Business persons practicing through the 1980's are feeling a striking sense of deja vu with the current economic situation.

The impact on businesses--particularly in regards to how they view their events and meetings--is also similar.

We reflect back to when Live Spark was in its infancy, and Dan Yaman, our founder, regales us with tales of companies in difficult times; merging, scaling down, participating in acquisitions, etc.

In fact, Live Spark's predecessor company was started on Black Monday--and the term ignorance is bliss had never been more true. It may not have seemed like the best time to start a business, but it ended up being the perfect time for the company to introduce itself to the world.

At the time, Live Spark was known as Interactive Personalities--specializing in AniMate technology--real-time animated characters--instead of the entire spectrum of event design.

What happened during that time, was that companies going through significant change due to the economy or simply restructuring started contacting Dan and company.

"We need an audience advocate," was the request. Companies were still bringing their employees together for meetings--in fact, meetings were even more critical than ever for getting everyone on board and reassuring them with the new company visions. But what companies realized was that their audience needed a voice.

An audience in a state of uncertainty, or sitting in a meeting unconvinced, is an audience that is not receptive to new messaging. Likewise, when a company has issues that are unresolved, not addressing these before moving forward into mission-critical content is like putting a drop of water in a bucket of soup; the water is still there, but it's diluted by the simmering broil of the pot at large.

An audience advocate--in the form of an AniMate--was a transformational presence in these events.

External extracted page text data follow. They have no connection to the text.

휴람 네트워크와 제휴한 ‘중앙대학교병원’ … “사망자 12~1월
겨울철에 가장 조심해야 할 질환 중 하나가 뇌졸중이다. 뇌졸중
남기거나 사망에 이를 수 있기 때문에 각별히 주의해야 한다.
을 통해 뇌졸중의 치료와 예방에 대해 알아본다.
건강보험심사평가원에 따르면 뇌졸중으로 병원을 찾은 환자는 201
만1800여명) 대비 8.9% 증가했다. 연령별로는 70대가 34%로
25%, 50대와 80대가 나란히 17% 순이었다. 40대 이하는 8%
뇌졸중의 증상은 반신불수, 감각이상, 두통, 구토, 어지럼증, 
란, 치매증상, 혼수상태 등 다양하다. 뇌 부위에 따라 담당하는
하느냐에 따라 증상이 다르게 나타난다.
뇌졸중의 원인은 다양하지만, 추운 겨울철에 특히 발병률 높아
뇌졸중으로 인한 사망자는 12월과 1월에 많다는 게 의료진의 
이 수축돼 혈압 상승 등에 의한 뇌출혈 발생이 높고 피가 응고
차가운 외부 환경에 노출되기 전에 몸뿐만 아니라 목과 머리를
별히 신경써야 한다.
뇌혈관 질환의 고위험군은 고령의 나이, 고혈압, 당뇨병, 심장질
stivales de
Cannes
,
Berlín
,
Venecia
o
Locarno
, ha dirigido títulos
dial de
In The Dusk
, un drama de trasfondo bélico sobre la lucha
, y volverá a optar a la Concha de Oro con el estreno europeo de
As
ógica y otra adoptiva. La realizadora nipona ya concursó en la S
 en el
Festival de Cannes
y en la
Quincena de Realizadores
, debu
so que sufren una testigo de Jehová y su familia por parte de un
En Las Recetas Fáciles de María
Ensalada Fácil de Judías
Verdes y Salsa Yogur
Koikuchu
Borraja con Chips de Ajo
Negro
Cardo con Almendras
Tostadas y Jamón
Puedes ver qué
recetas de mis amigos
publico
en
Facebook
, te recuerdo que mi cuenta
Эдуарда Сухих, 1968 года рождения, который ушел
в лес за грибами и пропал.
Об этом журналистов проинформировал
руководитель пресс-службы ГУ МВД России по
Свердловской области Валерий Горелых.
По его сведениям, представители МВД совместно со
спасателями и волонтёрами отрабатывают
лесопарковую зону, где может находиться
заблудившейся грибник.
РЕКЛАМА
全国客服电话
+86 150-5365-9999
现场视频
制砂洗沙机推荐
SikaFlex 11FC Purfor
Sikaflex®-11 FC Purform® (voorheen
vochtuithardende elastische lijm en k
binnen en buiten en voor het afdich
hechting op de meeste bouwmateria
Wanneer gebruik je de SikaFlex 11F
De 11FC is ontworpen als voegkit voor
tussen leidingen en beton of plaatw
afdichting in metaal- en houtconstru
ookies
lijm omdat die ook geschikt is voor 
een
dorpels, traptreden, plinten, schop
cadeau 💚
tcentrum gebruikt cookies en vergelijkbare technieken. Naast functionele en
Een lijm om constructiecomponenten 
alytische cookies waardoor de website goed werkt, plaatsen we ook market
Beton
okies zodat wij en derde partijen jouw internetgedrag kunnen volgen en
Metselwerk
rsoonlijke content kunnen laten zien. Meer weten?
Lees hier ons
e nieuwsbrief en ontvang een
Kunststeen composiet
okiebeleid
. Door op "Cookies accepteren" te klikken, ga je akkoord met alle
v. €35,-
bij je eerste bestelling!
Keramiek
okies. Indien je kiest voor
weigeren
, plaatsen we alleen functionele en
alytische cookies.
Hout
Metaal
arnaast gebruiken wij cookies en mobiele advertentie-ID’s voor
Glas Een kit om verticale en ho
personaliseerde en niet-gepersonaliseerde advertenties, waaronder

Instead of CEOs and Executives talking AT the audience, they were able to talk TO them in an intimate way--even in a crowd of thousands.

The audience advocate:

  • Kept the audience entertained and focused by interjecting humor.
  • Brought up questions that were on the minds of the audience when an new concept was introduced.
  • Voiced issues and objections so they could be addressed and the meeting could move forward.
  • Provided an opportunity for top-level personnel to show that they understood what was going on, and were "with" the audience.
  • Increased unity and feelings of company loyalty in a time where boosting morale and motivating employees was absolutely critical.

As we experience a deja-conomy of sorts in 2008 and heading into 2009, we're seeing more and more need for the audience advocate. As businesses find themselves in undesirable positions (or, sometimes, great positions, but with a high degree of change), the need for the audience to have a voice in the process grows. Though these AniMates have always been part of our toolbox, they fill a very specific niche in tough times that truly makes an impact.